When I gave a talk at the HFESA conference, I started of course with an example of the damage done by NHST. My chosen article describes three examples in the field of road safety of how reliance on statistical significance testing has cost lives.
Hauer, E. (2004). The harm done by tests of significance. Accident Analysis and Prevention, 36, 495–500. …for a pdf, Google the title.
Hauer concluded, in the abstract, that “the pervasive use of this statistical ritual [NHST] impedes the accumulation of knowledge and is unfit for use”.
Hauer’s first example is the right turn on red (RTOR) rule: In the U.S., which drives on the right, you are usually permitted to turn right through a red light after first stopping. (That’s astonishing and scary for those of us who don’t live with the rule!) When RTOR was introduced in many states in the 1970s, a number of small studies found higher crash and injury rates with RTOR than without. But each study was small and did not reach statistical significance. So decision makers were repeatedly told by researchers that “there is no evidence of a significant hazard”. Only years later were larger studies conducted, which provided precise estimates and strong evidence of harm. Meta-analysis, which was not widely used back then, would have told the same scary story.
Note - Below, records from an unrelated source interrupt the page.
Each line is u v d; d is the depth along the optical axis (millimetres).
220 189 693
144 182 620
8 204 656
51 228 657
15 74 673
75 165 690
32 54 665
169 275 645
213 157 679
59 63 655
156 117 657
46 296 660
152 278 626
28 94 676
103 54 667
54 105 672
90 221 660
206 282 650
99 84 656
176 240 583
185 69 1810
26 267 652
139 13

NHST thus led to Type II errors—there was a true effect (increased danger), but it was missed, and, in effect, the null hypothesis was accepted. (Does one of the red flags of Chapter 6 spring to mind?)
Hauer told very similar stories for the paving of the shoulders of highways (at first, judged not to reduce crashes and injury) and increases in maximum speed limits (at first judged not to increase risk). NHST was the culprit both times.
The crib death story in ITNS, p. 246, is similar. NHST leads to Type II errors, especially when meta-analysis is not used to integrate evidence.
Preparing my talk, I suddenly appreciated the double whammy effect of NHST. Most of the Open Science discussion has been about the pervasive Type I errors generated by NHST practices: p < .05 is claimed, for effects later found not to be real, or to be much smaller than first reported.
My conclusion: Conventional practices based on NHST do damage by (i) giving lots of Type I errors, and also (ii) lots of Type II errors. A double whammy indeed!